#### Exercise aim:
Transcribe the part of the post about the Pacemaker attribute daemon between "Step 1) Set" and "a trouble count.(fail-count)", inclusive.

Reading passage Start Marker

[Pacemaker] [Enhancement] When attrd reboots, the attribute disappears.

Sun Jun 8 22:01:30 EDT 2014

Hi All,

I submitted a problem in next bugziila in the past.
 * https://developerbugs.linuxfoundation.org/show_bug.cgi?id=2501

A similar phenomenon is generated in attrd of latest Pacemaker.

Step 1) Set the setting of the cluster as follows.
 export PCMK_fail_fast=no

Step 2) Start a cluster.

Step 3) Cause trouble in a resource and improve a trouble count.(fail-count)
--------------------------------
[root at srv01 ~]# crm_mon -1 -Af
(snip)

Reading passage End Marker
Supplied information Start Marker

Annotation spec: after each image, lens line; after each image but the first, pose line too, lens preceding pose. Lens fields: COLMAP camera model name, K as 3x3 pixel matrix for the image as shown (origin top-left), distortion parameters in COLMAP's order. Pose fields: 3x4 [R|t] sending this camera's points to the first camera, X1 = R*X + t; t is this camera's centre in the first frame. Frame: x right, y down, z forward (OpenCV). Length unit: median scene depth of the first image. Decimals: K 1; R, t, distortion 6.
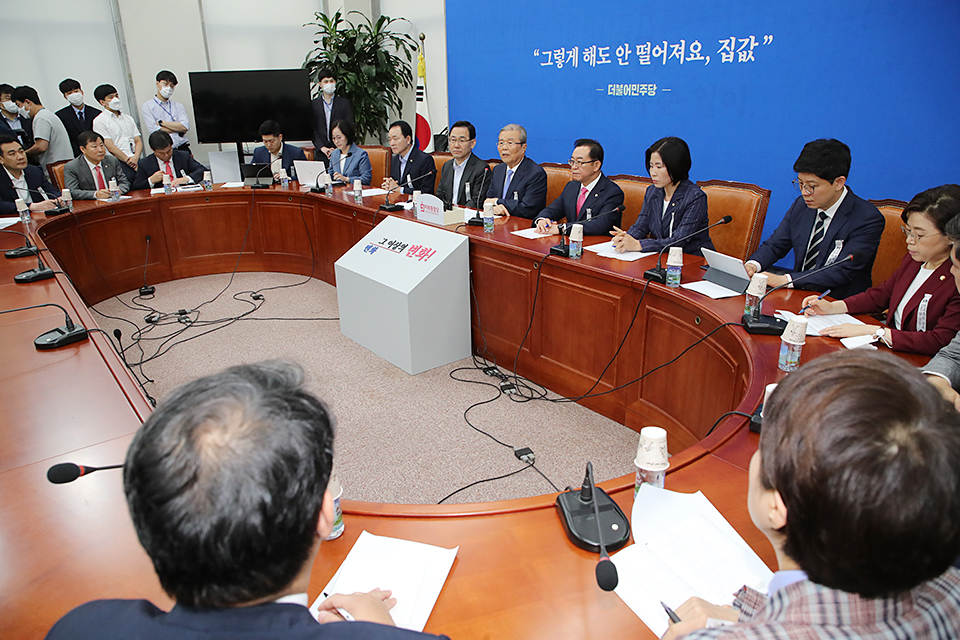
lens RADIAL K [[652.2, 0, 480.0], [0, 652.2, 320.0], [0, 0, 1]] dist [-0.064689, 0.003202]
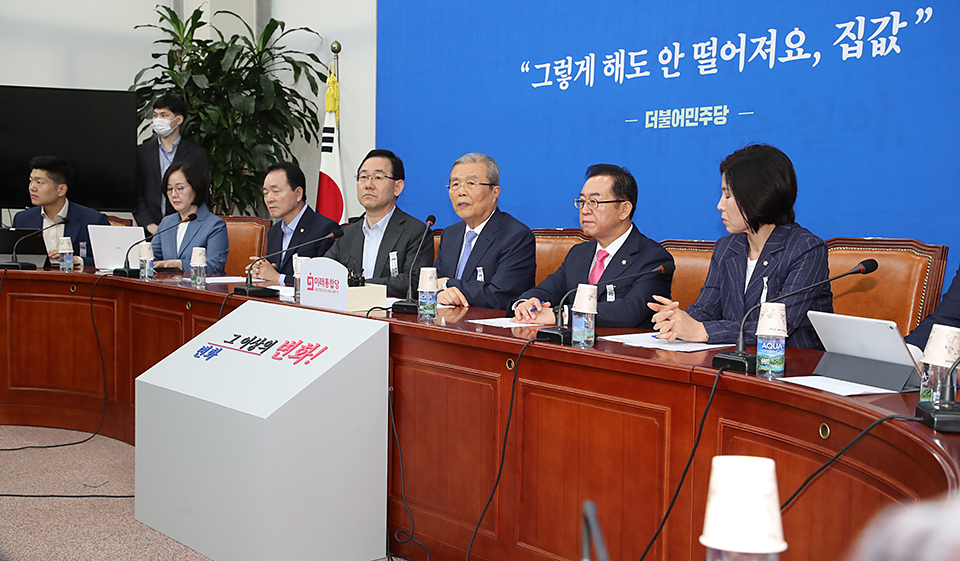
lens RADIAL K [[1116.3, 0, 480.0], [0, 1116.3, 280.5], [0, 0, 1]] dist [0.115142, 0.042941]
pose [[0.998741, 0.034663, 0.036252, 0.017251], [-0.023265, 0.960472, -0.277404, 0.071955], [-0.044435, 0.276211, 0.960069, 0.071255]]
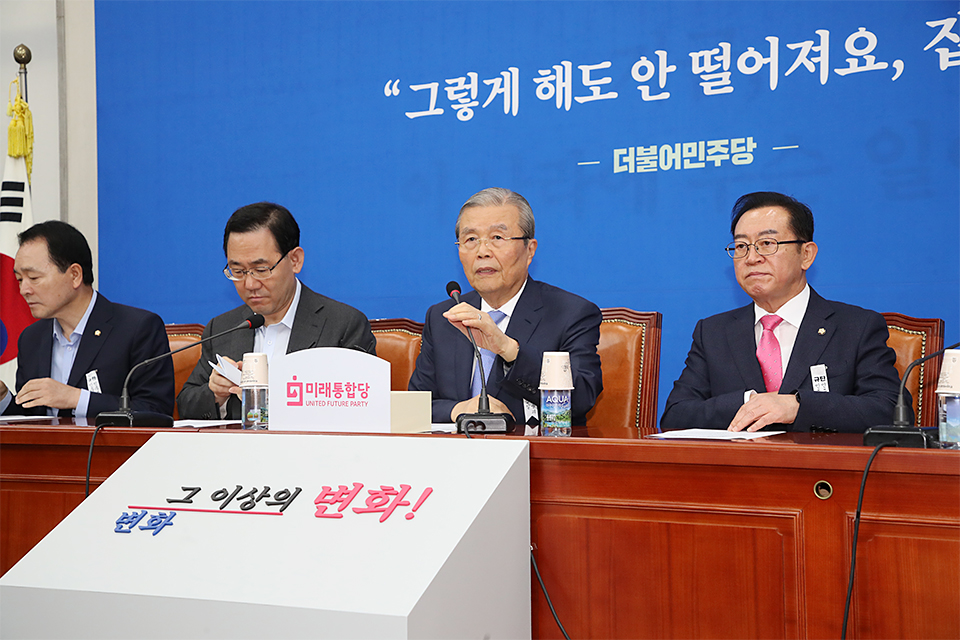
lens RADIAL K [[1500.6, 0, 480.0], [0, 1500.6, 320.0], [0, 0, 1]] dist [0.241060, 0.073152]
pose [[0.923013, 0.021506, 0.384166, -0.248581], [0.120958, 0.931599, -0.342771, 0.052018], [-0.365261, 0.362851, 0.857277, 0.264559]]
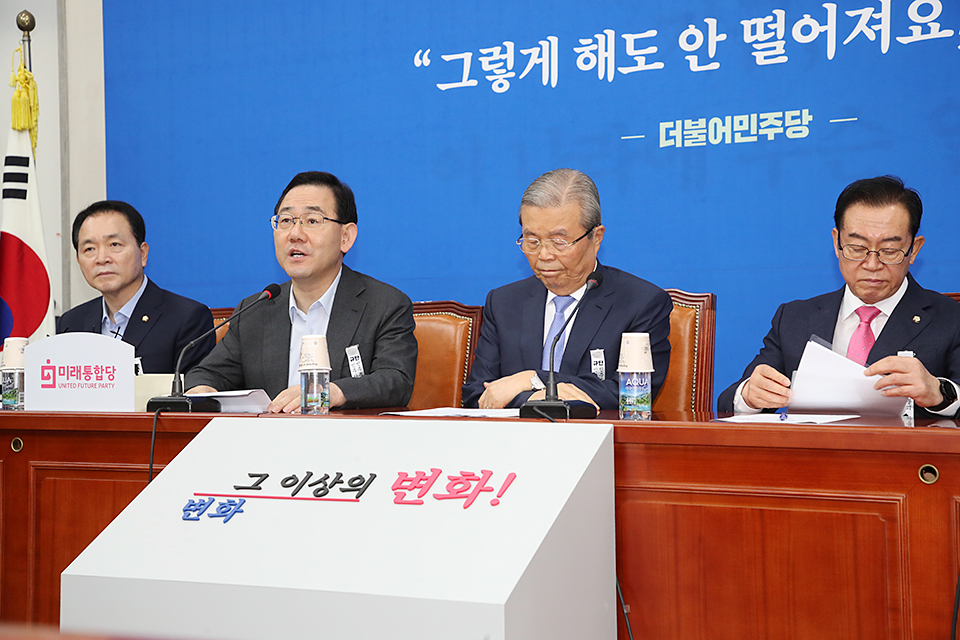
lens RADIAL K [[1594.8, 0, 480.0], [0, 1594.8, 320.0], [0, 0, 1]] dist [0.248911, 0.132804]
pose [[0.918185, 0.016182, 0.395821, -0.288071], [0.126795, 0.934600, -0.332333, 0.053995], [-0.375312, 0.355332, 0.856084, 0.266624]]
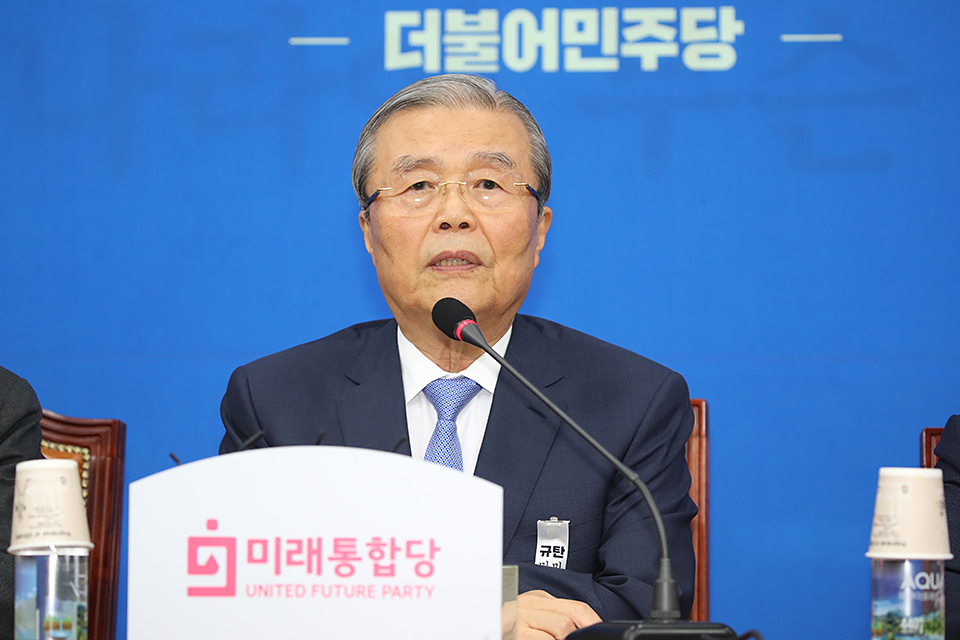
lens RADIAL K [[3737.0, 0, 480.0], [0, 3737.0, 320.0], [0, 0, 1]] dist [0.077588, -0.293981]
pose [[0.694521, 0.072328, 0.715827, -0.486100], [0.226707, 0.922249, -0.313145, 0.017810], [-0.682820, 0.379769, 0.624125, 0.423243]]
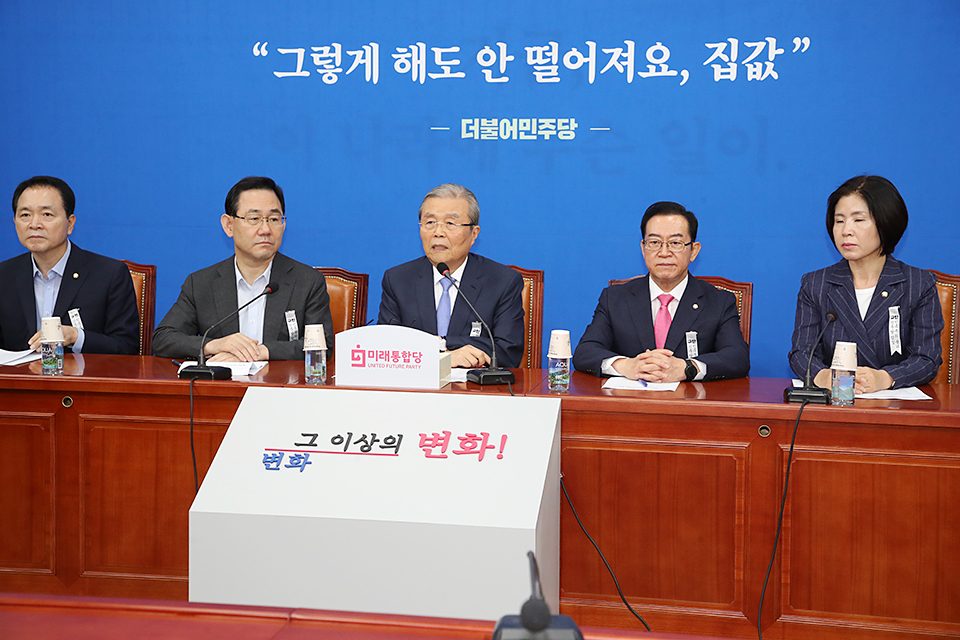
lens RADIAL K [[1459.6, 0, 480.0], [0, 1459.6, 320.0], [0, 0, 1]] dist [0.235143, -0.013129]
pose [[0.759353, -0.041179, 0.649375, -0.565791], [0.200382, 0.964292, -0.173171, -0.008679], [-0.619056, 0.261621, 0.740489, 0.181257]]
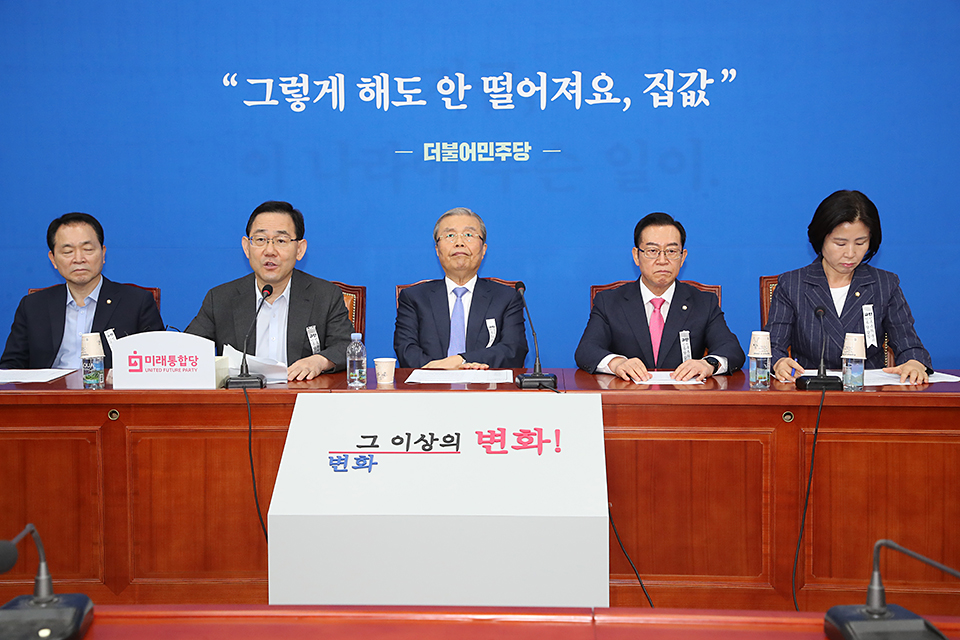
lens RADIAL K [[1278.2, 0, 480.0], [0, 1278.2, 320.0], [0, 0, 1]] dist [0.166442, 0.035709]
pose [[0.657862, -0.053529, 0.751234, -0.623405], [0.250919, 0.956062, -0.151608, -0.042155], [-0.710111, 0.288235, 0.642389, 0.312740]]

Supplied information End Marker

#### Exercise answer:
Step 1) Set the setting of the cluster as follows.
 export PCMK_fail_fast=no

Step 2) Start a cluster.

Step 3) Cause trouble in a resource and improve a trouble count.(fail-count)